Excerpt to read ▸
★ ★ ★ ★ ★
What can pytorch do?
- write loop
- write input layers

CharRnn is like CharLoopConcatModel, only written in pytorch

In [None]:
class CharRnn(nn.Module):
    def __init__(self, vocab_size, n_fac):
        super().__init__()
        self.e = nn.Embedding(vocab_size, n_fac)
        ## create an RNN
        self.rnn = nn.RNN(n_fac, n_hidden) ## wrapped up and made easier than in CharLoopConcatModel
        self.l_out = nn.Linear(n_hidden, vocab_size)
        
    def forward(self, *cs):
        bs = cs[0].size(0)
        ## starting point for the for loop
        ## the 1 here is about the backward RNN, 1 indicates additional axis on tensor to keep track
        h = V(torch.zeros(1, bs, n_hidden)) ## rank 3 tensor / above its a rank 2 tensor
        inp = self.e(torch.stack(cs))
        ## for loop in here
        ## h is the initial hidden state and the starting point
        ## hidden state has size 256 represents the shift from one char to another one
        outp,h = self.rnn(inp, h) ## getting back the hidden state is useful.
★ ★ ★ ★ ★
Exercise task A ▸ In the excerpt on the PyTorch CharRnn model, which earlier model is CharRnn said to resemble?
Exercise task B ▸ Continue the PyTorch CharRnn code excerpt from the point where it stops.

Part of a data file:
★ ★ ★ ★ ★
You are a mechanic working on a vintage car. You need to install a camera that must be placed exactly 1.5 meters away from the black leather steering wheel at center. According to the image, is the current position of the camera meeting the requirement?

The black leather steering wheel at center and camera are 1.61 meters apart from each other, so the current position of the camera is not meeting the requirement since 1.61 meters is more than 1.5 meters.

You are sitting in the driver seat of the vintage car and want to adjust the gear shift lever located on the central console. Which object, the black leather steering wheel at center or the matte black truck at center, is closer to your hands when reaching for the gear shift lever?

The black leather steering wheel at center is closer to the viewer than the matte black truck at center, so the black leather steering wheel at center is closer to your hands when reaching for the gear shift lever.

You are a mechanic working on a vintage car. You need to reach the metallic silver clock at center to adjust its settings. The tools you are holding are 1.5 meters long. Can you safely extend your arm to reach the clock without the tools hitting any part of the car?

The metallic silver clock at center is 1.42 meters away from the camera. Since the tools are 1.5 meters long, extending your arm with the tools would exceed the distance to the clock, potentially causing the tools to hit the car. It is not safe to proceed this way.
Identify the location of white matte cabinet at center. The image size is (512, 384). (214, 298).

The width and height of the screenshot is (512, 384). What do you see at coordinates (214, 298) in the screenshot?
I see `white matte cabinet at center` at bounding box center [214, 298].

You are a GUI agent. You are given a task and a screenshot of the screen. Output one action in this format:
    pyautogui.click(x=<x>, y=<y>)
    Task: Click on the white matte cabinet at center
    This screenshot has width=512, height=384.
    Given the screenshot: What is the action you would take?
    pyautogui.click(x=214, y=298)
★ ★ ★ ★ ★
Written answer A ▸ CharLoopConcatModel; CharRnn is the same idea written in PyTorch.

Written answer B ▸
        ## pytorch appends h to a tensor, here we just want the last oen: -1
        ## pass through outp to get correct vocab size
        return F.log_softmax(self.l_out(outp[-1]), dim=-1)

In [None]:
m = CharRnn(vocab_size, n_fac).cuda()
opt = optim.Adam(m.parameters(), 1e-3)

In [None]:
it = iter(md.trn_dl)
*xs,yt = next(it)

In [None]:
t = m.e(V(torch.stack(xs)))
t.size()

In [None]:
ht = V(torch.zeros(1, 512,n_hidden))
outp, hn = m.rnn(t, ht)
outp.size(), hn.size()

In [None]:
t = m(*V(xs)); t.size()

In [None]:
fit(m, md, 4, opt, F.nll_loss)

In [None]:
set_lrs(opt, 1e-4)

In [None]:
fit(m, md, 2, opt, F.nll_loss)

### Test model

In [None]:
def get_next(inp):
    idxs = T(np.array([char_indices[c] for c in inp]))
    p = m(*VV(idxs))
    i = np.argmax(to_np(p))
    return chars[i]

In [None]:
get_next('for thos')

In [None]:
def get_next_n(inp, n):
    res = inp
    for i in range(n):
        c = get_next(inp)
        res += c
        inp = inp[1:]+c ## result from last run, so we feed into each other
    return res

In [None]:
get_next_n('for thos', 40) ## give start sequence

## Multi-output model

Idea: we always put the outpit layer in the loop, i.e. there is no one output (next char) but rather for every input we give an output, i.e. for 3 inouts we have 3 outputs.

Technically, 'small step' but helps a lot with efficieny and performance. Above, we re-calculated a lot.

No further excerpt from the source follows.